The UN’s Third International Conference on Financing for Development ended 16 July 2015. Its draft Action Agenda has some constructive and challenging propositions. Many of them have a direct impact on health, healthcare and eHealth.
The Agenda’s emphasis on its goal of promoting economic growth should help to increase African countries’ economies and provide more money for healthcare and its eHealth component. An eHealth challenge is then to track the growing opportunities with eHealth investment that produces prompt returns.
Inequality is an increasing challenge. There’s merit in ensuring that eHealth initiatives can help to redirect the trend. Examples are mHealth programmes that directly support disadvantaged populations in both rural and urban areas.
Another goal is positive socio-economic transformation in Africa. eHealth investment can help here by rebalancing programmes to include eHealth that supports better population health and less time in healthcare, so enables people to spend more time training and working. It may mean less emphasis on eHealth that provides administrative data with no direct impact on citizens’ health.
The inequality and transformation goals link to a recommendation that countries should set national spending targets for quality investments in essential public services for all, including health. Within each spending target, it’s feasible to set targets for each main type of resource, such as health workers, drugs and eHealth. This can set the affordability framework for eHealth programmes.
Providing high-quality services is another goal. eHealth can contribute directly to it with initiatives that improve patient safety, efficiency effectiveness, timeliness and better informed patients. These can help to achieve another goal to make effective use of resources. Success depends on selecting and implementing appropriate eHealth solutions and managing their risks, two constant eHealth challenges.
Access to data alone isn’t enough to realise its full potential. Endeavours are needed to ensure broad access to the tools and techniques needed to turn data into useful, useable and actionable information. This needs investment in standards, especially interoperability so data from different sources can be easily compared and used.
It also depends on an expanded capacity of eHealth skills and knowledge. The report recognises a sub-national deficit of adequate technical and technological capacity, financing and support. These need fixing as part of a rolling, implemented eHealth support strategy.
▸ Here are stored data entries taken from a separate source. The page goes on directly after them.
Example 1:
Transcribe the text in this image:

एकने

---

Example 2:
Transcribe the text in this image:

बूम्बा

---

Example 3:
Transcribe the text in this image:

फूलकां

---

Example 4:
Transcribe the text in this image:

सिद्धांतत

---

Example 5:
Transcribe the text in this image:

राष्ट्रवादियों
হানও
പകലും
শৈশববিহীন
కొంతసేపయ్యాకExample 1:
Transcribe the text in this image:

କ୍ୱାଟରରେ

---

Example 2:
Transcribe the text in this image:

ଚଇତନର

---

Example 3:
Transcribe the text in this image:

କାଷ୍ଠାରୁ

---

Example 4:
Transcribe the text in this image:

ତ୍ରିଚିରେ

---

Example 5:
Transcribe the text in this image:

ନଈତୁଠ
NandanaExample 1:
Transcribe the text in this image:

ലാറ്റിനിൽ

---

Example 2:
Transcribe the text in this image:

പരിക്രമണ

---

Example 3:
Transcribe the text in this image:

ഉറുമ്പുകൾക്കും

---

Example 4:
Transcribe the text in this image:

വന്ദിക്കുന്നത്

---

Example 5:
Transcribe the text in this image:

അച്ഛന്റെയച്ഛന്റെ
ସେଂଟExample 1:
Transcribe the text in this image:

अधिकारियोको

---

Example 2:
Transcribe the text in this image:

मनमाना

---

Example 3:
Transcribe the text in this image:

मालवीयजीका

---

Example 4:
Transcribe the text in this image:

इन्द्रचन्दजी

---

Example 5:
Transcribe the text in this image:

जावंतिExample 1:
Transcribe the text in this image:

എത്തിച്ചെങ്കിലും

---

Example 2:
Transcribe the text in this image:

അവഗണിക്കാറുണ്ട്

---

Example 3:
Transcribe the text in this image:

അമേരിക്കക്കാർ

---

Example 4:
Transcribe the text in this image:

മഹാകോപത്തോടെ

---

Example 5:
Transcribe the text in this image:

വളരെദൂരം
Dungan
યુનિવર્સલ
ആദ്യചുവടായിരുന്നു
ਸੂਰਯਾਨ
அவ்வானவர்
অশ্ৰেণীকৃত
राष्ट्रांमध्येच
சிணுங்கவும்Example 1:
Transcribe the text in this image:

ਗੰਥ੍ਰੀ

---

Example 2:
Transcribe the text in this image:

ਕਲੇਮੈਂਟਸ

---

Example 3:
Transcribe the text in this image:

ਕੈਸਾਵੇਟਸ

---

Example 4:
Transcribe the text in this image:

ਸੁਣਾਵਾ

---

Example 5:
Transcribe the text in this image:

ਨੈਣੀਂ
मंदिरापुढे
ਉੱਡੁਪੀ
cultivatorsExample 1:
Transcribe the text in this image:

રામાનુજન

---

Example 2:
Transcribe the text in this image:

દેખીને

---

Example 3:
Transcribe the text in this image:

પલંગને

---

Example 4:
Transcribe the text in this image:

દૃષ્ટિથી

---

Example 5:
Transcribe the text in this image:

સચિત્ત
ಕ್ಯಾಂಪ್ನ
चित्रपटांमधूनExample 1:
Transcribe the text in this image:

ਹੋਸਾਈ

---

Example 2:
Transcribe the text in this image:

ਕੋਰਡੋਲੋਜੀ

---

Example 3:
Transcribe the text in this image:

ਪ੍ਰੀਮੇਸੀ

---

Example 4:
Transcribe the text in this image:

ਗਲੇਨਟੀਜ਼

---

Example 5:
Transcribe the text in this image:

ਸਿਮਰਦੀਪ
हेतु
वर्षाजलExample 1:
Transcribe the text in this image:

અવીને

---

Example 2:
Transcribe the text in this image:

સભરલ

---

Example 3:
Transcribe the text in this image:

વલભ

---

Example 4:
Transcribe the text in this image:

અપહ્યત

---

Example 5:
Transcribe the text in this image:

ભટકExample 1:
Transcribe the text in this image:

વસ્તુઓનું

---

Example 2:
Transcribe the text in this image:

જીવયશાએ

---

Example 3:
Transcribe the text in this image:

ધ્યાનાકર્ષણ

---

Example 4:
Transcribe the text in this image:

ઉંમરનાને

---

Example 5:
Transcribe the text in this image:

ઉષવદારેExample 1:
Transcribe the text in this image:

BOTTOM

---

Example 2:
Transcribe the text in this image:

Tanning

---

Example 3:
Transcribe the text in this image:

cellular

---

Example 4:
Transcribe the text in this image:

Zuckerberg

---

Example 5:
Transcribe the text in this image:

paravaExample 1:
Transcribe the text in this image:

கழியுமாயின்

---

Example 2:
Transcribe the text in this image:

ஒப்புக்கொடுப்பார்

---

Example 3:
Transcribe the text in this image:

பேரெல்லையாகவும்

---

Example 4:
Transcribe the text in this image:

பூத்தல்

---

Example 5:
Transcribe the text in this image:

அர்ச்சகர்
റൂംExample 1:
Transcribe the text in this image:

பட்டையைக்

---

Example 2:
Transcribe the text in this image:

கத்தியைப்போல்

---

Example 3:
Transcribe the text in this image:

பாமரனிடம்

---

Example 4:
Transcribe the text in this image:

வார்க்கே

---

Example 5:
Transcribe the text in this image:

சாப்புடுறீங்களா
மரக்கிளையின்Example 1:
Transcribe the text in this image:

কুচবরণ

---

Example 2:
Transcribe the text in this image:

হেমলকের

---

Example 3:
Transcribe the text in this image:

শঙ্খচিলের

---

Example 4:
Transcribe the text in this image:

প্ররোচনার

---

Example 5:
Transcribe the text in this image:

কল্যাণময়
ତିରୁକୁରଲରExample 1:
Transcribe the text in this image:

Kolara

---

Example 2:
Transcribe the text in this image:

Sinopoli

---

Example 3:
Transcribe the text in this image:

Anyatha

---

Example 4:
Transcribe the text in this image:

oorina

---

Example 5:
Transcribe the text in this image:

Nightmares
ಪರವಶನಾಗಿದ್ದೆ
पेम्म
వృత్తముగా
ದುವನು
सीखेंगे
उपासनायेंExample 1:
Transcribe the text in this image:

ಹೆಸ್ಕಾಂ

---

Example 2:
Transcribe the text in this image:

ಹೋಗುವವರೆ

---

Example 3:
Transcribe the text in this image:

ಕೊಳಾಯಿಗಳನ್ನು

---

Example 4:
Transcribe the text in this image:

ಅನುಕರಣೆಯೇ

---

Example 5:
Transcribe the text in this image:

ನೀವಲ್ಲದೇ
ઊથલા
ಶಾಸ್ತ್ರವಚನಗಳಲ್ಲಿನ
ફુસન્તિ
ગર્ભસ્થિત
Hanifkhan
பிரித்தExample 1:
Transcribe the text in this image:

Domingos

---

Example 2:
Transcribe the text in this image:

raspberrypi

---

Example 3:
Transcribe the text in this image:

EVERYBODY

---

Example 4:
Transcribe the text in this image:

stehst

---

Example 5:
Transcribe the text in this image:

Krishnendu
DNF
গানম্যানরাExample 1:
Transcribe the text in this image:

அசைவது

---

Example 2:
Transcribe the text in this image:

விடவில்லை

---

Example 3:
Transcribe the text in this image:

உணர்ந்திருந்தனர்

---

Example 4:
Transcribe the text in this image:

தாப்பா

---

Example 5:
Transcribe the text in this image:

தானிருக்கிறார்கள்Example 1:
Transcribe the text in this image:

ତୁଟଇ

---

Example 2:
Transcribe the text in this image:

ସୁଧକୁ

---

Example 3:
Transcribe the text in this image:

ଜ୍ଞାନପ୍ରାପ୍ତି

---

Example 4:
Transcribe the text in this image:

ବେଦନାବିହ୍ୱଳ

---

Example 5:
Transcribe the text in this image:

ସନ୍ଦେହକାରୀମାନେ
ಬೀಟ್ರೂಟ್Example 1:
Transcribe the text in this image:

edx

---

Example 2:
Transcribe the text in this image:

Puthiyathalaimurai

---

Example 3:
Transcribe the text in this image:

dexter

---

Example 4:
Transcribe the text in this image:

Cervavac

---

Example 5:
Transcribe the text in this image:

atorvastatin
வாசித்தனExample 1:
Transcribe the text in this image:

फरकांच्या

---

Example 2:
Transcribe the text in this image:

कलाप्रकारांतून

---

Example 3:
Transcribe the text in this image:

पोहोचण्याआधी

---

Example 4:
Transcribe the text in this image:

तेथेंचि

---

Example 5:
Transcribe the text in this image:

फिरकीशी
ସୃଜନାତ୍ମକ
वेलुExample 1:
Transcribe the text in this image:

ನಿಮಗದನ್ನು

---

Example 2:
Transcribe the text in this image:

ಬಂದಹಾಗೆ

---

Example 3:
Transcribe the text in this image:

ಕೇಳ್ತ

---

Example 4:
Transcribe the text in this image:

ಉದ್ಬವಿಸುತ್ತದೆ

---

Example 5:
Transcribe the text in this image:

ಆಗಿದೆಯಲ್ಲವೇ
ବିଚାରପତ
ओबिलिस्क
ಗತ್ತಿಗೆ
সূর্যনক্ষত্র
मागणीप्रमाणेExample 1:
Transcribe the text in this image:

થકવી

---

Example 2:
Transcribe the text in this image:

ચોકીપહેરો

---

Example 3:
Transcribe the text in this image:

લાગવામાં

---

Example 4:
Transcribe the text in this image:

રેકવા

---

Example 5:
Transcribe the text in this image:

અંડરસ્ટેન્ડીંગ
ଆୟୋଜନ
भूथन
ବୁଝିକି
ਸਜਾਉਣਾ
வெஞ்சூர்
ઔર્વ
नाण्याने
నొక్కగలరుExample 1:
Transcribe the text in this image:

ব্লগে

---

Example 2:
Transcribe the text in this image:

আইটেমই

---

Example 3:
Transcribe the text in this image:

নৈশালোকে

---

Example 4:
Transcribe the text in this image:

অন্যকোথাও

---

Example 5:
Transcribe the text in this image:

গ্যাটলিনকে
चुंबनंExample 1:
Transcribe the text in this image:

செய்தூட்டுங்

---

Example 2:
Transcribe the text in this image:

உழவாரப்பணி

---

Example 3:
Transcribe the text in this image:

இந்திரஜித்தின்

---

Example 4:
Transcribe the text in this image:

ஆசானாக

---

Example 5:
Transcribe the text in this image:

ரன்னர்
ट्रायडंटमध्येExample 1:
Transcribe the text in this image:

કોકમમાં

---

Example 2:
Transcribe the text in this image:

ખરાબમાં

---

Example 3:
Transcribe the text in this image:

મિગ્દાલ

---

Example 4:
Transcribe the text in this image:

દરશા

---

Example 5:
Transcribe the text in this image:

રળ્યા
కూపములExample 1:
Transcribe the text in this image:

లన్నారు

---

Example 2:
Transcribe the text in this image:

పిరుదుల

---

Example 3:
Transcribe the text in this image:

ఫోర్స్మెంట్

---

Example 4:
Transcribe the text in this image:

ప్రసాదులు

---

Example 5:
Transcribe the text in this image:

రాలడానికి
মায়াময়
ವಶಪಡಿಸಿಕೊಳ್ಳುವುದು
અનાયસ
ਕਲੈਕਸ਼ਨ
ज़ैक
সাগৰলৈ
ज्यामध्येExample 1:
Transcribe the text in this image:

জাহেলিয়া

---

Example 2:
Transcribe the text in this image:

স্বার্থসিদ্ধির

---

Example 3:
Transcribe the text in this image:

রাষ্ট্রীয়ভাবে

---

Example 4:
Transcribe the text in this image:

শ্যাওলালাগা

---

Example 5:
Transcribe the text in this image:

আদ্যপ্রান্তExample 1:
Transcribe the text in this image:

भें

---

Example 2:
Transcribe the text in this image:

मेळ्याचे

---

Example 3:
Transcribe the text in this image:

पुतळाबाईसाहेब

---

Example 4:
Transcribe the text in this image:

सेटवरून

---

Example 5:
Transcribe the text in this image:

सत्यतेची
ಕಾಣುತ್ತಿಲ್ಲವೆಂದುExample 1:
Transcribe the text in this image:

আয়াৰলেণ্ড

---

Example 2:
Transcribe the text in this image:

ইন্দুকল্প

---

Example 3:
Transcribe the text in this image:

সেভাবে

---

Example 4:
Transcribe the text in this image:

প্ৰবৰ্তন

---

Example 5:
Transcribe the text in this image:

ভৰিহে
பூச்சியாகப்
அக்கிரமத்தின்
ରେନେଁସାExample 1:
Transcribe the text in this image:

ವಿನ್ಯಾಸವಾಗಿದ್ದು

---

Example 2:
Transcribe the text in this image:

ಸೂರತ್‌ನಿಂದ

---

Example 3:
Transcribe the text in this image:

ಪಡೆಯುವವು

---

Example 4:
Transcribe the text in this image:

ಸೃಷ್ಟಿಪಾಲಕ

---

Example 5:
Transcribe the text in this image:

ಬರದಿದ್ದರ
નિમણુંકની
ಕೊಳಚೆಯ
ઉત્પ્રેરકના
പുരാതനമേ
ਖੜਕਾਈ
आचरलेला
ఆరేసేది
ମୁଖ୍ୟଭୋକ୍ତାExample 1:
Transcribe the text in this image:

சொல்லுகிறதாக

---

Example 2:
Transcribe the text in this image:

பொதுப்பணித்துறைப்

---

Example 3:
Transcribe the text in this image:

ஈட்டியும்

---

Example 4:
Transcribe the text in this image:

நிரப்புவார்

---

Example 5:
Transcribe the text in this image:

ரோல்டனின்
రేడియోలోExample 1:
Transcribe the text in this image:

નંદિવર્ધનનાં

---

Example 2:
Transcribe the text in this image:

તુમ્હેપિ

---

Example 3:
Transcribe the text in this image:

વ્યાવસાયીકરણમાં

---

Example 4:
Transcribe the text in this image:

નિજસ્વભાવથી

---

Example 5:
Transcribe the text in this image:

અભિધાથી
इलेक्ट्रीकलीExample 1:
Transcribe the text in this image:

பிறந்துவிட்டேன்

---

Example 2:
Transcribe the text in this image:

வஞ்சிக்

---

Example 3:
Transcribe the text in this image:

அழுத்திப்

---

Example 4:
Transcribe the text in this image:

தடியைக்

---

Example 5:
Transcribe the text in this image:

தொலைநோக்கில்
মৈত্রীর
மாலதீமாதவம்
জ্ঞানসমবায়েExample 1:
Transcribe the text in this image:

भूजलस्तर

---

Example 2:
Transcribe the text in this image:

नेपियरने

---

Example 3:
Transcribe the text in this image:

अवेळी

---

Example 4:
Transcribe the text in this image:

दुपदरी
A regulatory framework’s needed to encourage entrepreneurship and a vibrant domestic business sector. Africa has considerable deficit in eHealth regulation, and needs to reduce it with a series of steady improvements in both regulation and compliance. The report says public policy’s needed to create the enabling environment.
Paying for this is always a challenge. The report welcomes the increase in Overseas Development Aid (ODA). On its own, it’s on enough. Also needed is collaboration that encourages knowledge-sharing and the promotion of co-operation and partnerships between stakeholders. These include governments, firms, academia and civil society, and entrepreneurship, and that includes business incubators, an important facility for mHealth start-ups.
Some African countries already have many of these themes in their eHealth strategies. The Action Agenda emphasises their importance, role and benefits, and steps them up into a bigger context.